Martha Delia Palacios Hernández

Martha Delia Palacios Hernández

Aquí, unas palabras sobre la hermana Martha Delia Palacios, Hernández, ahora presente en el cielo, expresadas por su esposo, el Pbro. Raúl García De Ochoa, Obispo de la Conferencia Anual Oriental de 2006 a 2014 y Director del Seminario Juan Wesley de 2018 a 2022:

Martha Delia Palacios Hernández nació en Monterrey, N.L., el 1 de enero de 1963. Hija de María Hernández y Fidencio Palacios, creció junto con sus dos hermanas y dos hermanos en el seno de una familia sencilla y trabajadora.

A la edad de quince años conoció la fe en Cristo a quien amó y sirvió con gran dedicación, desempeñándose como maestra de niños y miembro muy activo del grupo juvenil de su iglesia.
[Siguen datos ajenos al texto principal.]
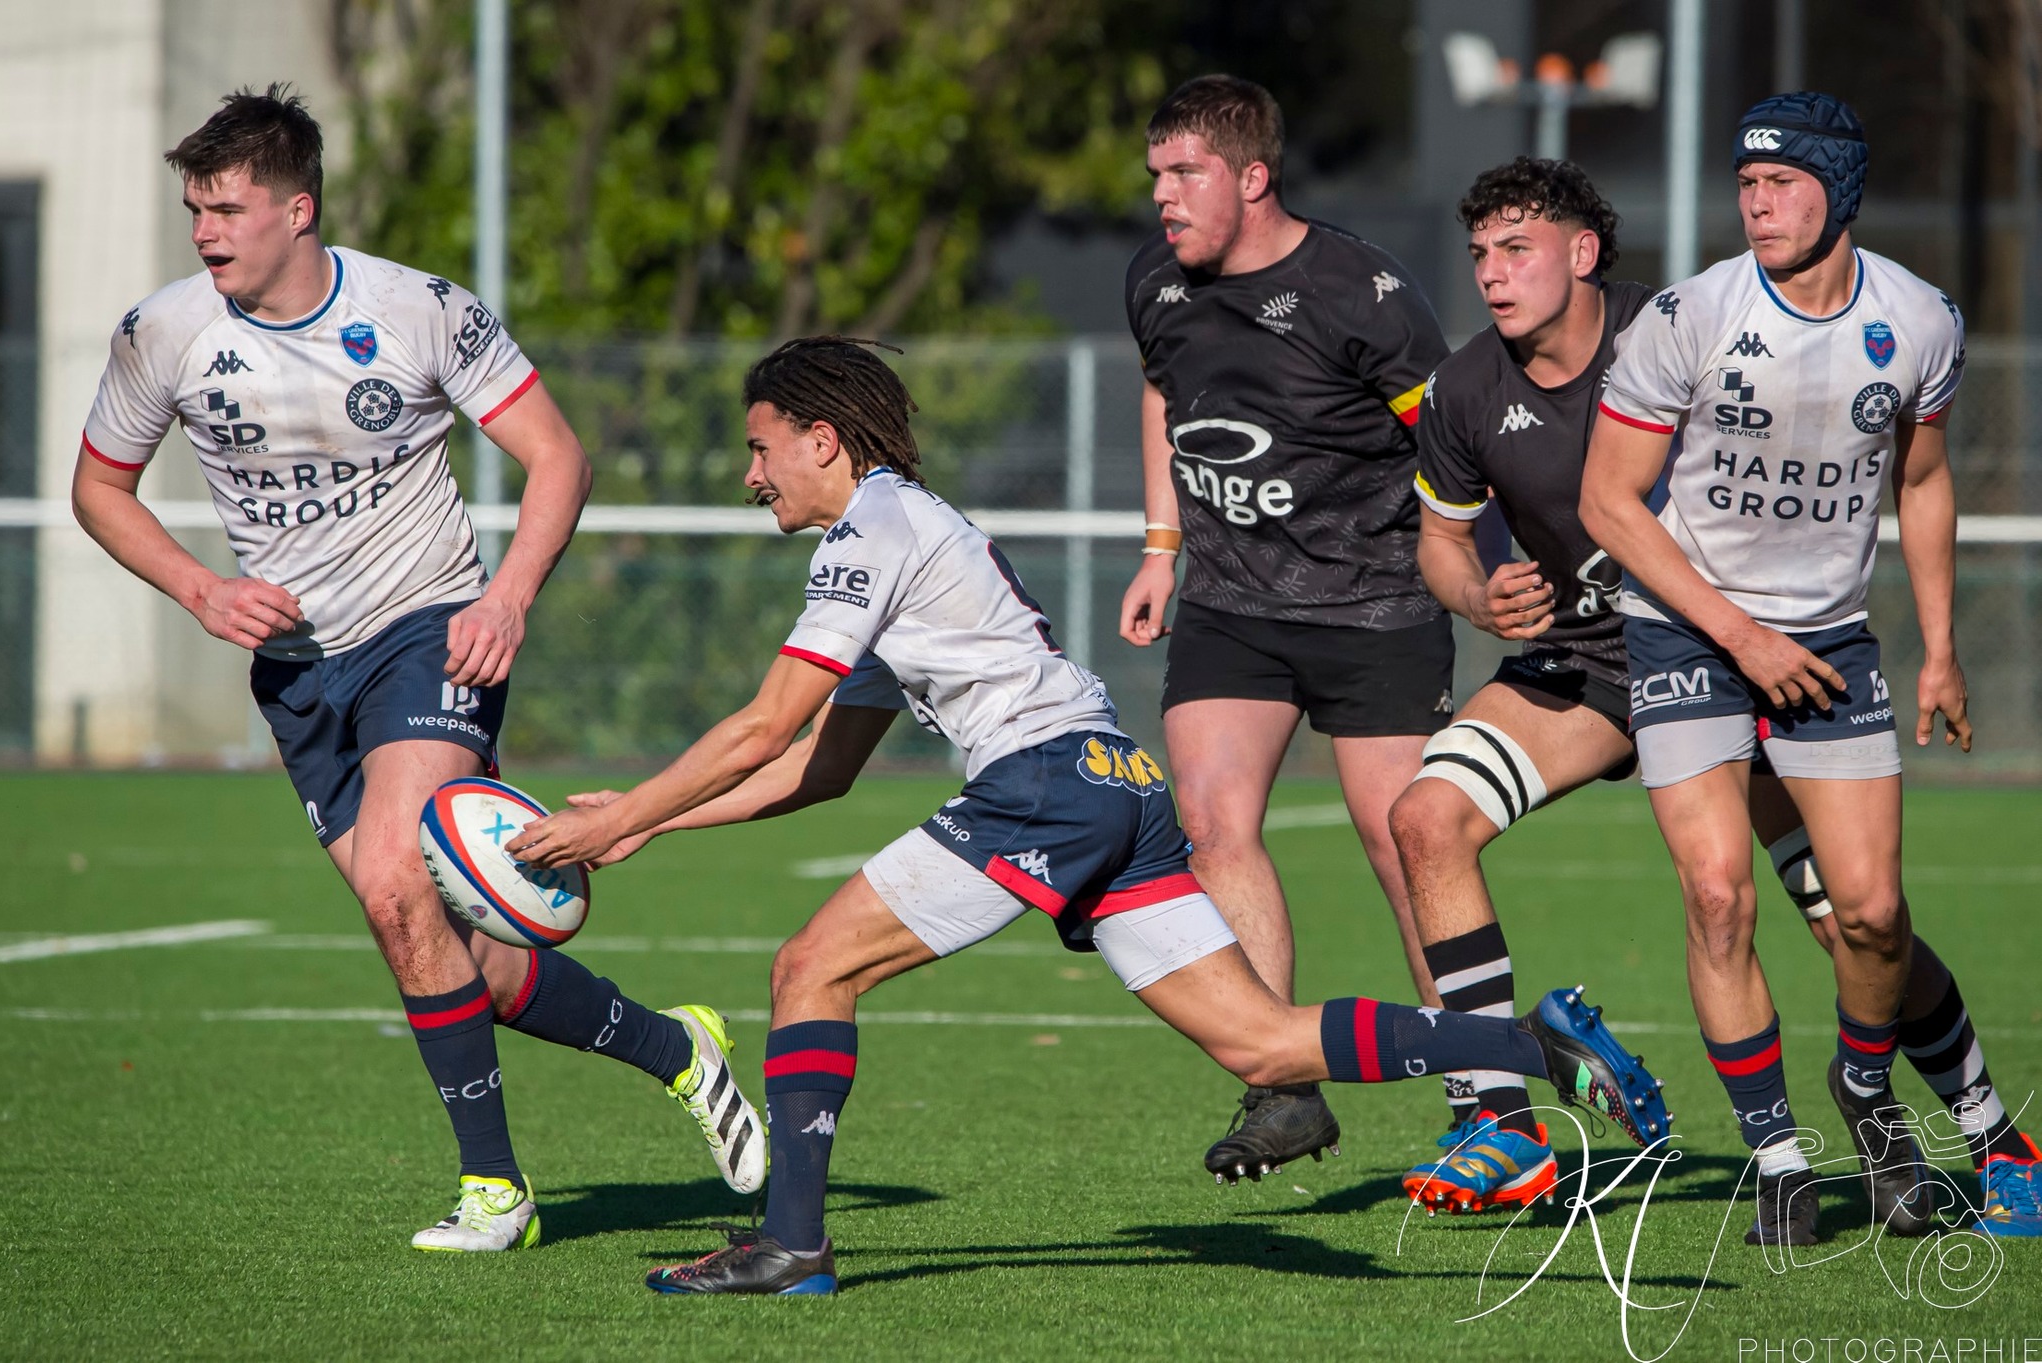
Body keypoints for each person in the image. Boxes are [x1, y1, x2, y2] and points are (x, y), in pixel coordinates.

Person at [509, 336, 1672, 1295]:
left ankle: (793, 1245)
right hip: (1114, 784)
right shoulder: (904, 530)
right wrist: (657, 822)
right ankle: (1533, 1045)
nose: (750, 475)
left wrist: (613, 825)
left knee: (810, 969)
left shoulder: (869, 530)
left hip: (1046, 786)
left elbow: (764, 724)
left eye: (761, 451)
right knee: (1257, 1044)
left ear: (823, 440)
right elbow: (817, 767)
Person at [70, 86, 763, 1252]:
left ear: (298, 210)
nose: (206, 233)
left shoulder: (419, 311)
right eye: (195, 210)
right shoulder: (164, 334)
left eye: (228, 209)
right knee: (453, 954)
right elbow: (99, 487)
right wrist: (201, 587)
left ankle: (495, 1191)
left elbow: (556, 456)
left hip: (427, 629)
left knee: (398, 877)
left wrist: (507, 596)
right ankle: (676, 1050)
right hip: (295, 672)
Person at [1395, 155, 2041, 1237]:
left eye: (1516, 250)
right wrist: (1475, 596)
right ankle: (1502, 1123)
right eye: (1478, 256)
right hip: (1584, 671)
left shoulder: (1693, 326)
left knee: (1853, 926)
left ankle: (1990, 1132)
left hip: (1728, 657)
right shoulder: (1464, 388)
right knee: (1423, 820)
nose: (1491, 276)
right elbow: (1438, 541)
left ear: (1583, 254)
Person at [1579, 92, 2039, 1244]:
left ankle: (1867, 1093)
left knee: (1872, 915)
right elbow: (1605, 500)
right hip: (1687, 633)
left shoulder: (1920, 318)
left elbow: (1920, 481)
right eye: (1744, 184)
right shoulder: (1686, 316)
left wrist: (1937, 648)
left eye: (1779, 183)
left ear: (1838, 189)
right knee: (1718, 893)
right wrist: (1735, 635)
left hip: (1830, 641)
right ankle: (1777, 1155)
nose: (1756, 202)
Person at [1118, 73, 1463, 1179]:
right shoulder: (1155, 283)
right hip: (1230, 605)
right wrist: (1160, 548)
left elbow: (1448, 439)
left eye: (1186, 174)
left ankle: (1483, 1098)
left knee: (1402, 842)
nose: (1162, 196)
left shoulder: (1360, 290)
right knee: (1210, 826)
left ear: (1251, 178)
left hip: (1374, 605)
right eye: (1155, 175)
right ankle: (1278, 1082)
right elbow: (1161, 397)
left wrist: (1472, 563)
Terminó sus estudios de normal básica y desarrolló el ministerio cristiano el resto de su vida al lado de su esposo Raúl García de Ochoa,  con quien se casó el 22 de mayo de 1982 y procreó tres hijos: Carolina, Raúl y Marly.

Martha manifestó un espíritu altamente creativo, pensando, planeando y ejecutando proyectos en los que gozaba de involucrar a otros sin que ella necesariamente apareciera en el escenario.
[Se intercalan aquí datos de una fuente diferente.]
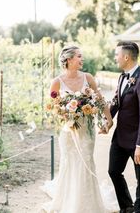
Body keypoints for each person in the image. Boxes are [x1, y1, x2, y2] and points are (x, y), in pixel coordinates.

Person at [40, 46, 114, 213]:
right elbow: (52, 107)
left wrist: (109, 120)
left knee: (86, 160)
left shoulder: (88, 78)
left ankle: (88, 204)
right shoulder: (57, 82)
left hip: (86, 129)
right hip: (67, 131)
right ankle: (69, 203)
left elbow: (101, 101)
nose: (82, 59)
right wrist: (65, 113)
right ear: (69, 60)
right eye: (79, 57)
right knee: (69, 162)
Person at [106, 41, 140, 213]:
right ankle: (127, 207)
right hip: (120, 137)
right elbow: (116, 102)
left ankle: (139, 210)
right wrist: (107, 119)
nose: (115, 57)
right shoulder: (122, 76)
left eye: (117, 54)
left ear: (126, 57)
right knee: (113, 171)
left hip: (138, 140)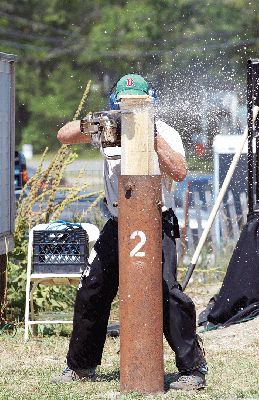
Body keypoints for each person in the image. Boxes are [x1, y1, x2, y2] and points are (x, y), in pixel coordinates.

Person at [52, 74, 208, 390]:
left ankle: (192, 369)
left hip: (156, 220)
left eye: (134, 107)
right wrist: (99, 123)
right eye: (122, 107)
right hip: (118, 222)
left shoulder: (163, 132)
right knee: (92, 288)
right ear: (115, 105)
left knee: (166, 291)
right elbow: (63, 135)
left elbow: (179, 171)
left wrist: (149, 137)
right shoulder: (106, 127)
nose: (128, 113)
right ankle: (81, 367)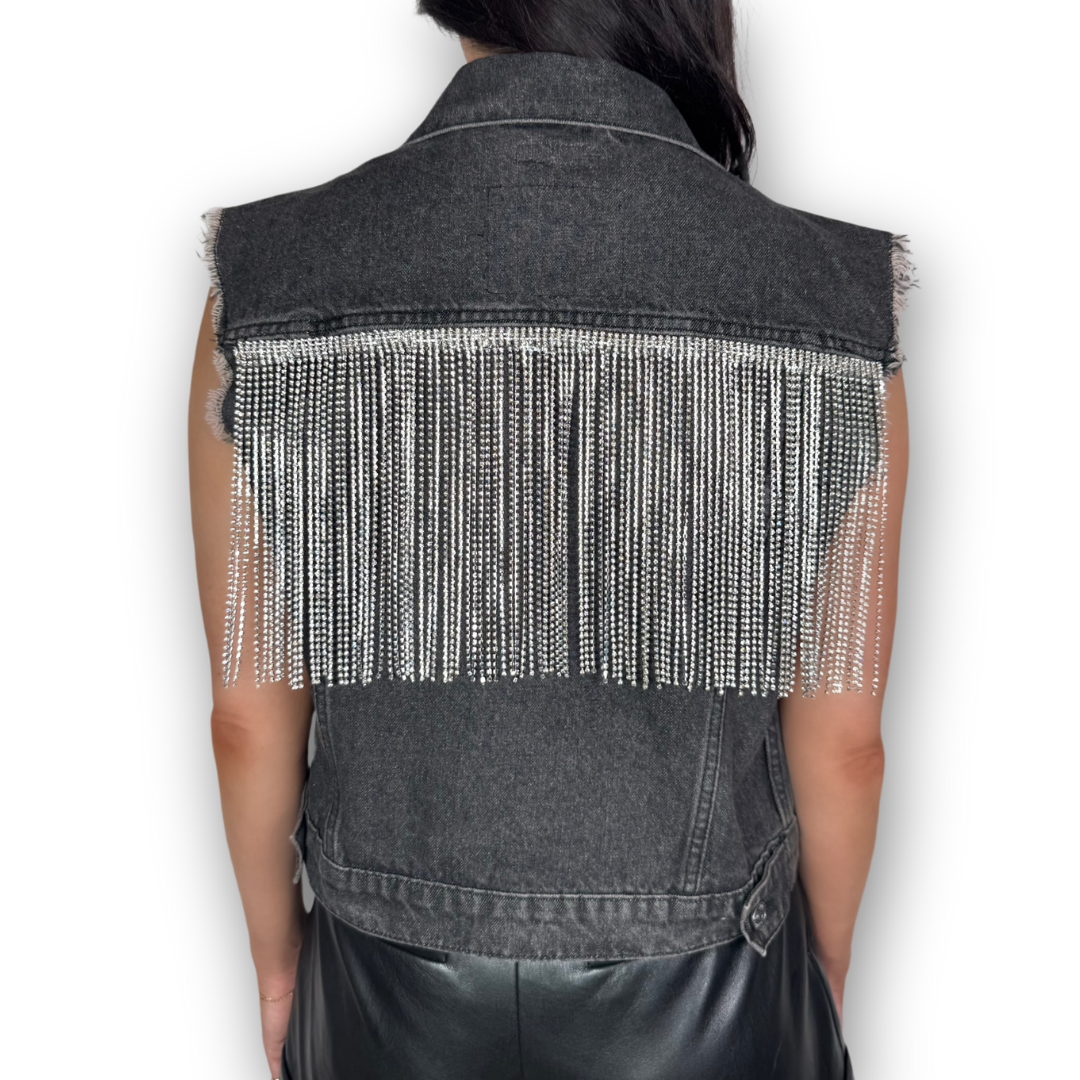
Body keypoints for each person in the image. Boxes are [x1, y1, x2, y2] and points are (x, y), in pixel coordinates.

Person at [188, 2, 910, 1076]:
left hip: (383, 981)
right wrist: (824, 974)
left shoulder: (269, 281)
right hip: (707, 983)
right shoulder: (832, 302)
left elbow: (249, 721)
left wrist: (279, 968)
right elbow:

Su esposo, hijos y nietos, amigos de la familia y hermanos en Cristo, así como vecinos en general, la recordaremos siempre como un ejemplo inspirador para creer en Cristo y promover la obra del Señor.
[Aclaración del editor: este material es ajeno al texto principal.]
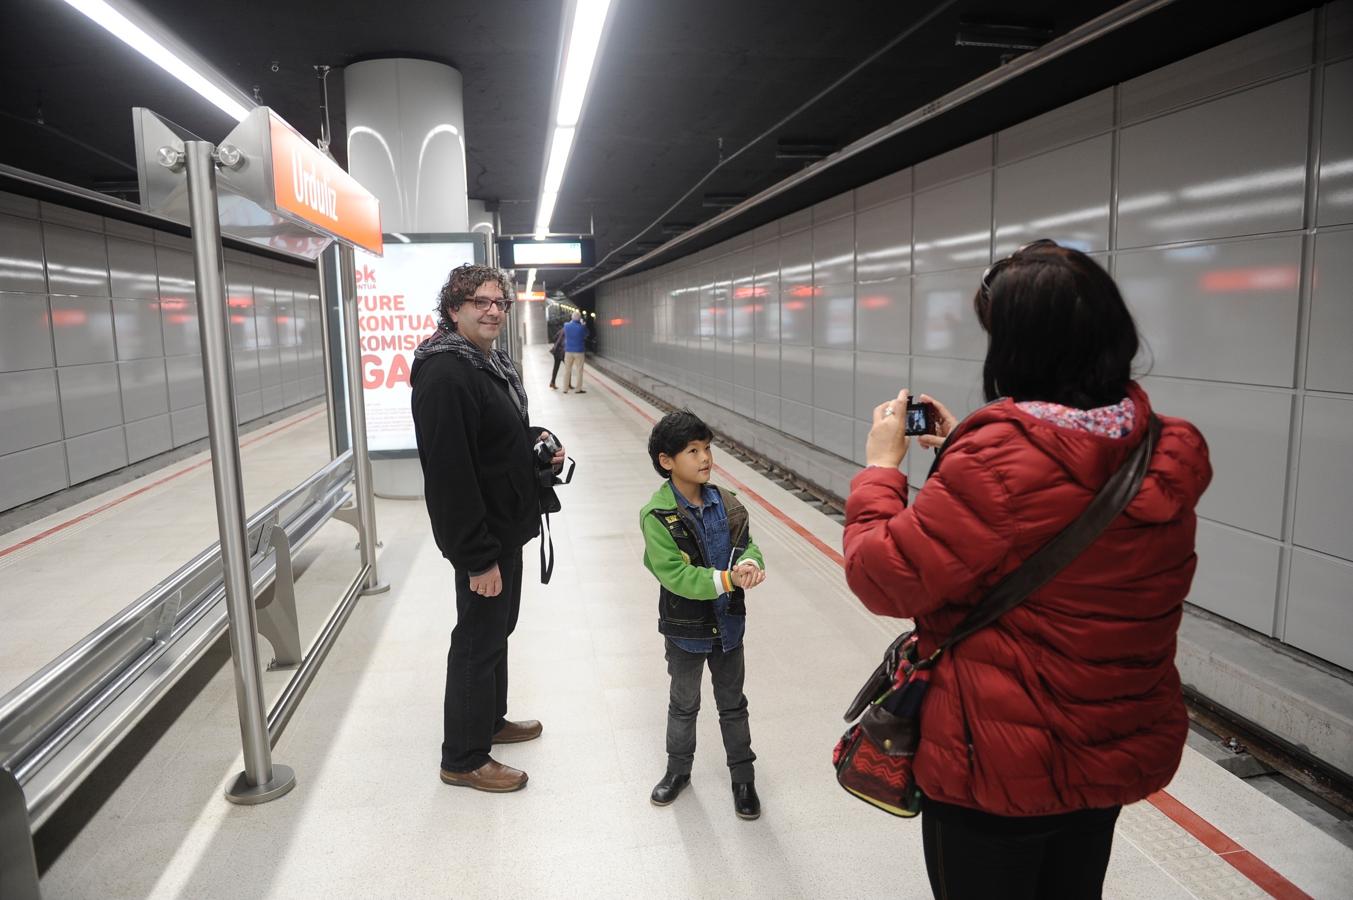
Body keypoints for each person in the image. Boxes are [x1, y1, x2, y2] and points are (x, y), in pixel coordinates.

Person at [842, 240, 1212, 899]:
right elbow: (1052, 514)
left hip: (996, 765)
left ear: (1016, 347)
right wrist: (963, 449)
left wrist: (880, 471)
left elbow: (881, 577)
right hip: (1110, 745)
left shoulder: (998, 458)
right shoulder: (1158, 447)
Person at [410, 263, 566, 793]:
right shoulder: (445, 373)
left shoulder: (486, 362)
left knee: (498, 629)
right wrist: (477, 557)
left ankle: (490, 721)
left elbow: (497, 435)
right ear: (453, 309)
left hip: (506, 526)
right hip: (483, 539)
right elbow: (450, 473)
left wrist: (537, 440)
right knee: (477, 639)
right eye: (480, 301)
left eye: (500, 301)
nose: (493, 310)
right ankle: (463, 756)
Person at [640, 410, 767, 819]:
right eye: (692, 451)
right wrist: (730, 579)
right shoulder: (657, 517)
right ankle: (678, 771)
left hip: (728, 627)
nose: (705, 458)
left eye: (707, 448)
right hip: (686, 632)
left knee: (733, 704)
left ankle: (743, 778)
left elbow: (747, 546)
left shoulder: (727, 504)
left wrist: (750, 564)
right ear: (666, 461)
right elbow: (676, 576)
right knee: (684, 704)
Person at [560, 311, 588, 393]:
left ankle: (565, 389)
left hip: (568, 351)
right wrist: (583, 325)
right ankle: (578, 389)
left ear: (572, 317)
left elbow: (566, 332)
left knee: (567, 370)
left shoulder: (566, 325)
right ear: (579, 319)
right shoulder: (581, 327)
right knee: (579, 370)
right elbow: (586, 334)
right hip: (579, 351)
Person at [548, 325, 566, 390]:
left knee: (556, 367)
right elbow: (564, 343)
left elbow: (555, 338)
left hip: (556, 351)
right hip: (562, 352)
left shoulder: (561, 330)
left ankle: (552, 382)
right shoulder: (567, 331)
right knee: (568, 367)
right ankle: (568, 384)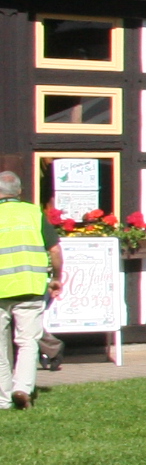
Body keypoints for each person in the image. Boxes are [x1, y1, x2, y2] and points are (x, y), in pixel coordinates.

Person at [0, 171, 62, 411]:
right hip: (30, 287)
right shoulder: (33, 212)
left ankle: (3, 399)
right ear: (19, 192)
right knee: (28, 342)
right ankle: (23, 388)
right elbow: (55, 250)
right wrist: (56, 278)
En los últimos meses de su vida, Martha detectó la gran necesidad que el sector médico tiene de conocer del amor de Dios en Cristo. Todo el tiempo, en medio de su sufrimiento, se empeñó en bendecir al personal médico en muy variadas formas.

Martha vivió su vida sirviendo en amor y sencillez a todos sus semejantes; peleó su última batalla y ganó su última victoria el día 25 de noviembre de 2025. Querida y respetada por chicos y grandes, Martha  ahora se goza con el Señor.

«Bienaventurados de hoy en adelante los muertos que mueren en el Señor…»    ¡Aleluya!

Agradezco profundamente a todos mis hermanos y amigos en Cristo, sus oraciones de intercesión y apoyo que nos brindaron a mi familia y a mi en todo el transcurso de la enfermedad de mi esposa  Martha, hasta el día en que el Señor la llamó a su presencia.

Durante el tiempo de los funerales comprobamos ampliamente la realidad de la familia de la fe, el amor y la paz que nuestra unidad y fe en Cristo aportan aún en las situaciones más críticas de la existencia humana. El Señor sea glorificado en todo.